How to complete this task –
Print every line of the data below without any changes, and leave the pictures out of your output.

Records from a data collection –
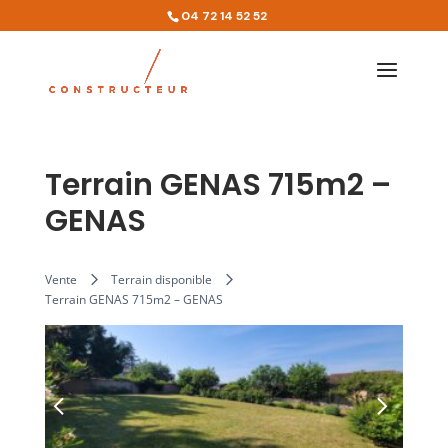
04 72 14 52 52
Terrain GENAS 715m2 –
GENAS
Vente
Terrain disponible
Terrain GENAS 715m2 – GENAS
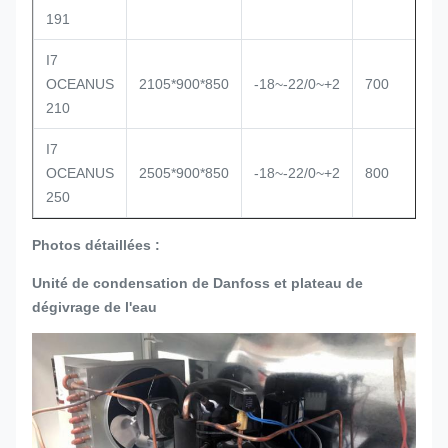
191
I7
OCEANUS
2105*900*850
-18~-22/0~+2
700
S
210
I7
OCEANUS
2505*900*850
-18~-22/0~+2
800
S
250
Photos détaillées :
Unité de condensation de Danfoss et plateau de
dégivrage de l'eau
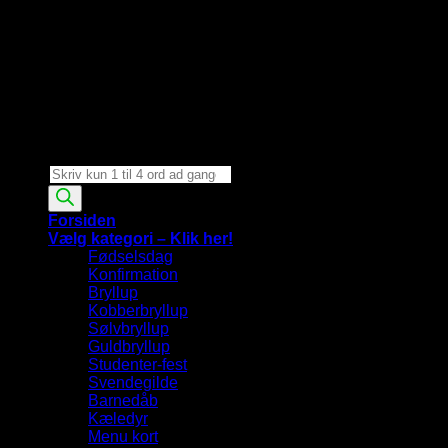
Products
search
Forsiden
Vælg kategori – Klik her!
Fødselsdag
Konfirmation
Bryllup
Kobberbryllup
Sølvbryllup
Guldbryllup
Studenter-fest
Svendegilde
Barnedåb
Kæledyr
Menu kort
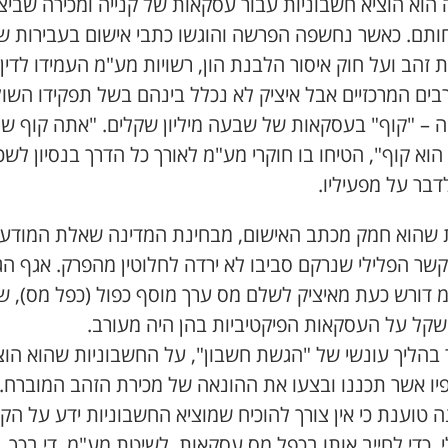
 הוא הוציא חשבוניות עבור עסקאות של קנייה ומכירה שביצ
ותם. כאשר נחשפה הפרשה והוגשו כתבי אישום בעבירות ש
זהב ועל חוק איסור הלבנת הון, רשויות מע"מ העמידו לדין
ים המרכזיים אבל איציק לא נכלל בינהם בשל תפקידו השול
 – "קוף" בעסקאות של שבעה מיליון שקלים. "אתה קוף ש
 הוא קוף", הטיחו בו חוקרי מע"מ לאורך כל הדרך בנסיון לש
דבר על מפעיליו.
 שהוא חמק מכתב האישום, מבחינת המדינה שאלת המודע
שר הפלילי שנרקם סביבו לא ירדה לחלוטין מהפרק. אגף הגב
 דורש כעת מאיציק לשלם מס ערך מוסף כפול (כפל מס), שנ
 שקל על העסקאות הפיקטיביות בהן היה מעורב.
 בהליך עונשי של "הגשת חשבון", על החשבוניות שהוא הוצ
יו אשר תכננו ובצעו את ההונאה של מכירת הזהב המוברח.
 טוענת כי אין צורך להוכיח שמוציא החשבוניות ידע על הק
, כדי לחייב אותו בכפל מס עסקאות. לשיטת מע"מ, די בכך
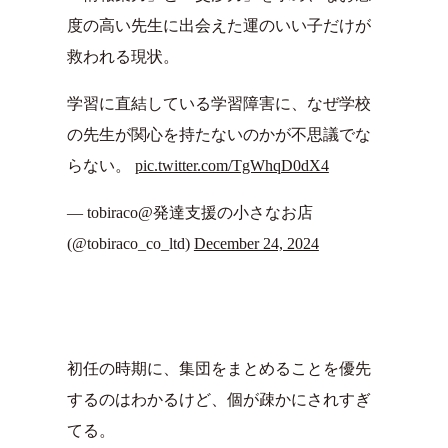
度の高い先生に出会えた運のいい子だけが
救われる現状。
学習に直結している学習障害に、なぜ学校
の先生が関心を持たないのかが不思議でな
らない。
pic.twitter.com/TgWhqD0dX4
— tobiraco@発達支援の小さなお店
(@tobiraco_co_ltd)
December 24, 2024
初任の時期に、集団をまとめることを優先
するのはわかるけど、個が疎かにされすぎ
てる。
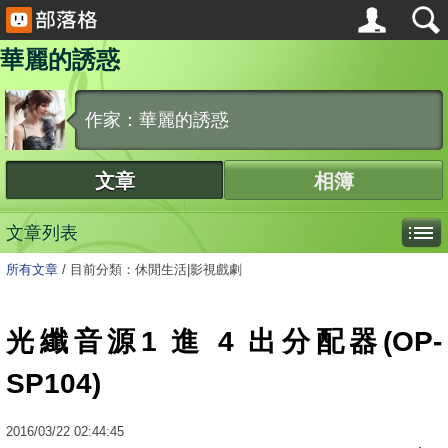
華麗的誘惑
作家：華麗的誘惑
文章
相簿
文章列表
所有文章
/
目前分類：休閒生活|影視戲劇
光纖音源1 進 4 出分配器(OP-
SP104)
2016
/
03
/
22
02:44:45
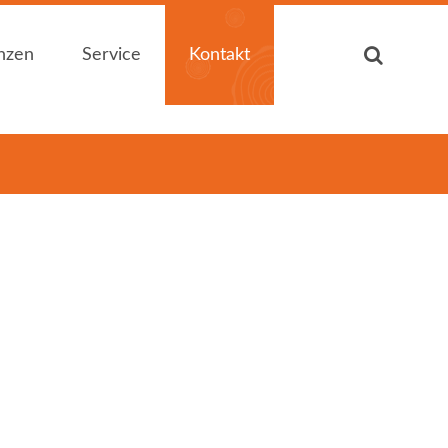
nzen
Service
Kontakt
nzen
Service
Kontakt
Auf einen Blick
Ansprechpartner
Auf einen Blick
Ansprechpartner
Zertifizierung
Kontakt / Anfahrt
Zertifizierung
Kontakt / Anfahrt
Produktkataloge
Öffnungszeiten
Produktkataloge
Öffnungszeiten
Downloads
Sitemap
Downloads
Sitemap
... für Heimwerker
Impressum
... für Heimwerker
Impressum
... für Handwerker
... für Handwerker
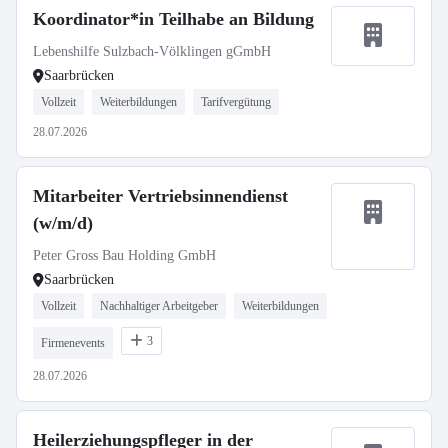
Koordinator*in Teilhabe an Bildung
Lebenshilfe Sulzbach-Völklingen gGmbH
Saarbrücken
Vollzeit
Weiterbildungen
Tarifvergütung
28.07.2026
Mitarbeiter Vertriebsinnendienst
(w/m/d)
Peter Gross Bau Holding GmbH
Saarbrücken
Vollzeit
Nachhaltiger Arbeitgeber
Weiterbildungen
3
Firmenevents
28.07.2026
Heilerziehungspfleger in der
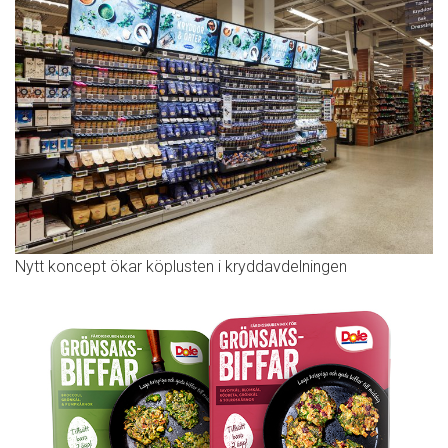
Nytt koncept ökar köplusten i kryddavdelningen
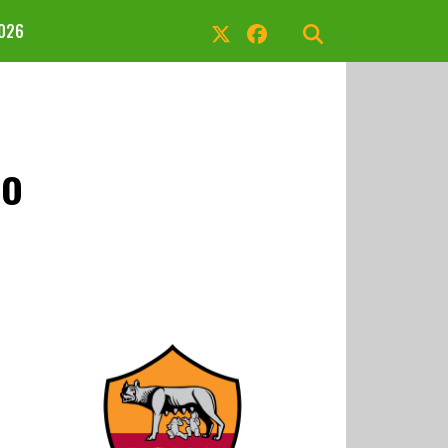
2026
io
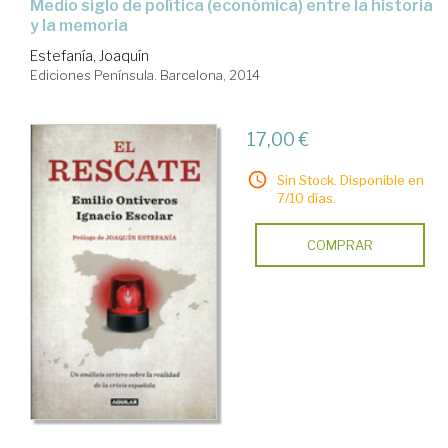
medio siglo de política (económica) entre la historia
y la memoria
Estefanía, Joaquín
Ediciones Península. Barcelona, 2014
17,00 €
Sin Stock. Disponible en
7/10 días.
COMPRAR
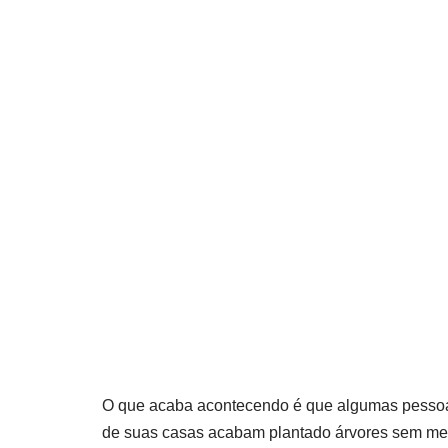
O que acaba acontecendo é que algumas pessoas
de suas casas acabam plantado árvores sem me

Result for this task –
04 72 14 52 52
Terrain GENAS 715m2 –
GENAS
Vente
Terrain disponible
Terrain GENAS 715m2 – GENAS
191
I7
OCEANUS
2105*900*850
-18~-22/0~+2
700
S
210
I7
OCEANUS
2505*900*850
-18~-22/0~+2
800
S
250
Photos détaillées :
Unité de condensation de Danfoss et plateau de
dégivrage de l'eau
Products
search
Forsiden
Vælg kategori – Klik her!
Fødselsdag
Konfirmation
Bryllup
Kobberbryllup
Sølvbryllup
Guldbryllup
Studenter-fest
Svendegilde
Barnedåb
Kæledyr
Menu kort
 הוא הוציא חשבוניות עבור עסקאות של קנייה ומכירה שביצ
ותם. כאשר נחשפה הפרשה והוגשו כתבי אישום בעבירות ש
זהב ועל חוק איסור הלבנת הון, רשויות מע"מ העמידו לדין
ים המרכזיים אבל איציק לא נכלל בינהם בשל תפקידו השול
 – "קוף" בעסקאות של שבעה מיליון שקלים. "אתה קוף ש
 הוא קוף", הטיחו בו חוקרי מע"מ לאורך כל הדרך בנסיון לש
דבר על מפעיליו.
 שהוא חמק מכתב האישום, מבחינת המדינה שאלת המודע
שר הפלילי שנרקם סביבו לא ירדה לחלוטין מהפרק. אגף הגב
 דורש כעת מאיציק לשלם מס ערך מוסף כפול (כפל מס), שנ
 שקל על העסקאות הפיקטיביות בהן היה מעורב.
 בהליך עונשי של "הגשת חשבון", על החשבוניות שהוא הוצ
יו אשר תכננו ובצעו את ההונאה של מכירת הזהב המוברח.
 טוענת כי אין צורך להוכיח שמוציא החשבוניות ידע על הק
, כדי לחייב אותו בכפל מס עסקאות. לשיטת מע"מ, די בכך
度の高い先生に出会えた運のいい子だけが
救われる現状。
学習に直結している学習障害に、なぜ学校
の先生が関心を持たないのかが不思議でな
らない。
pic.twitter.com/TgWhqD0dX4
— tobiraco@発達支援の小さなお店
(@tobiraco_co_ltd)
December 24, 2024
初任の時期に、集団をまとめることを優先
するのはわかるけど、個が疎かにされすぎ
てる。
華麗的誘惑
作家：華麗的誘惑
文章
相簿
文章列表
所有文章
/
目前分類：休閒生活|影視戲劇
光纖音源1 進 4 出分配器(OP-
SP104)
2016
/
03
/
22
02:44:45
nzen
Service
Kontakt
nzen
Service
Kontakt
Auf einen Blick
Ansprechpartner
Auf einen Blick
Ansprechpartner
Zertifizierung
Kontakt / Anfahrt
Zertifizierung
Kontakt / Anfahrt
Produktkataloge
Öffnungszeiten
Produktkataloge
Öffnungszeiten
Downloads
Sitemap
Downloads
Sitemap
... für Heimwerker
Impressum
... für Heimwerker
Impressum
... für Handwerker
... für Handwerker
Koordinator*in Teilhabe an Bildung
Lebenshilfe Sulzbach-Völklingen gGmbH
Saarbrücken
Vollzeit
Weiterbildungen
Tarifvergütung
28.07.2026
Mitarbeiter Vertriebsinnendienst
(w/m/d)
Peter Gross Bau Holding GmbH
Saarbrücken
Vollzeit
Nachhaltiger Arbeitgeber
Weiterbildungen
3
Firmenevents
28.07.2026
Heilerziehungspfleger in der
Nytt koncept ökar köplusten i kryddavdelningen
2026
io
medio siglo de política (económica) entre la historia
y la memoria
Estefanía, Joaquín
Ediciones Península. Barcelona, 2014
17,00 €
Sin Stock. Disponible en
7/10 días.
COMPRAR
O que acaba acontecendo é que algumas pessoas
de suas casas acabam plantado árvores sem me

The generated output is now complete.